*** Records supplied Section Begins ***
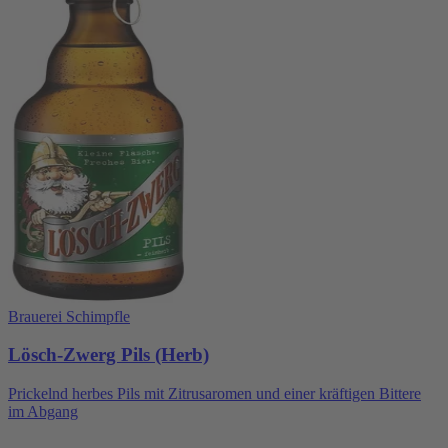
Brauerei Schimpfle
Lösch-Zwerg Pils (Herb)
Prickelnd herbes Pils mit Zitrusaromen und einer kräftigen Bittere
im Abgang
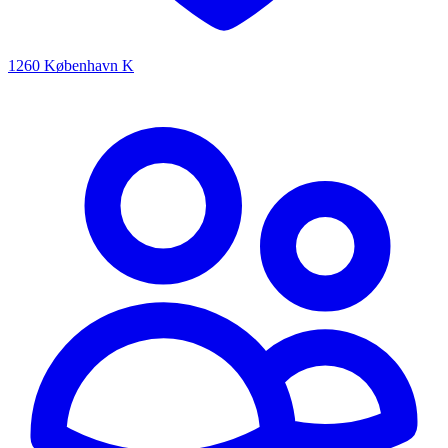
1260 København K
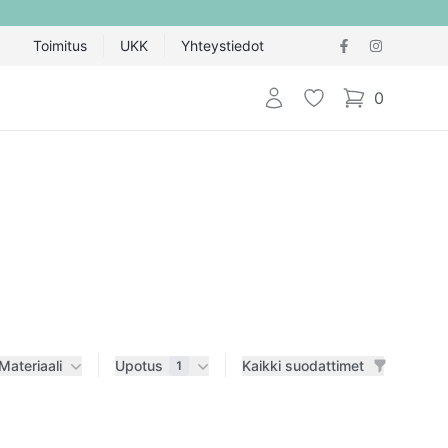
Toimitus
UKK
Yhteystiedot
Kirjaudu sisään
Toivelista
0
items in cart,
Materiaali
Upotus
Kaikki suodattimet
1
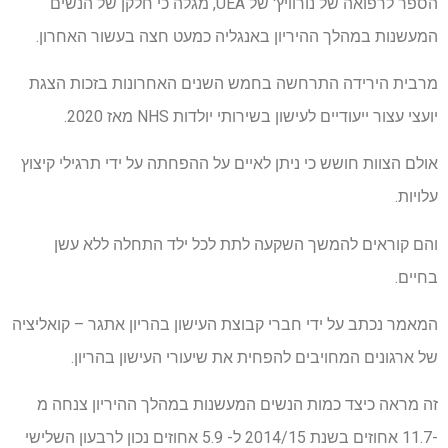
הספר לרפואה של נורוויץ' של UEA, מגלה כי חלקן של הנשים
המעשנות במהלך ההיריון באנגליה כמעט חצה בעשור האחרון.
מרבית הירידה התרחשה בחמש השנים האחרונות בזכות הצגת
יועצי עצור ייעודיים לעישון בשירותי יולדות NHS מאז 2020.
אולם הצוות חושש כי ניתן לאיים על ההפחתה על ידי תרגילי קיצוץ
עלויות.
והם קוראים להמשך השקעה לתת לכל ילד התחלה ללא עשן
בחיים.
המאמר נכתב על ידי חברי קבוצת העישון בהריון אתגר – קואליציה
של ארגונים המחויבים להפחית את שיעורי העישון בהריון.
זה מראה כיצד כמות הנשים המעשנות במהלך ההיריון צנחה מ
-11.7 אחוזים בשנת 2014/15 ל- 5.9 אחוזים נכון לרבעון השלישי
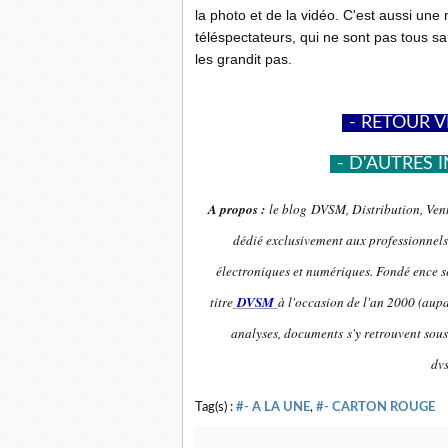
la photo et de la vidéo. C'est aussi un
téléspectateurs, qui ne sont pas tous s
les grandit pas.
-
- RETOUR V
-
- D'AUTRES I
A propos :
le blog DVSM, Distribution, Vent
dédié exclusivement aux professionnels 
électroniques et numériques. Fondé ence se
titre
DVSM
à l'occasion de l'an 2000 (aupa
analyses, documents s'y retrouvent sous
dv
Tag(s) :
#- A LA UNE
,
#- CARTON ROUGE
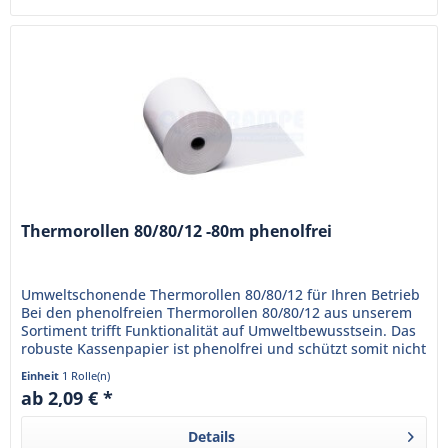
Thermorollen 80/80/12 -80m phenolfrei
Umweltschonende Thermorollen 80/80/12 für Ihren Betrieb
Bei den phenolfreien Thermorollen 80/80/12 aus unserem
Sortiment trifft Funktionalität auf Umweltbewusstsein. Das
robuste Kassenpapier ist phenolfrei und schützt somit nicht
nur...
Einheit
1 Rolle(n)
ab 2,09 € *
Details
*** Records supplied Section Ends ***
Check each line above for the string "בהריון" and copy those that have it.

Answer box:
המאמר נכתב על ידי חברי קבוצת העישון בהריון אתגר – קואליציה
של ארגונים המחויבים להפחית את שיעורי העישון בהריון.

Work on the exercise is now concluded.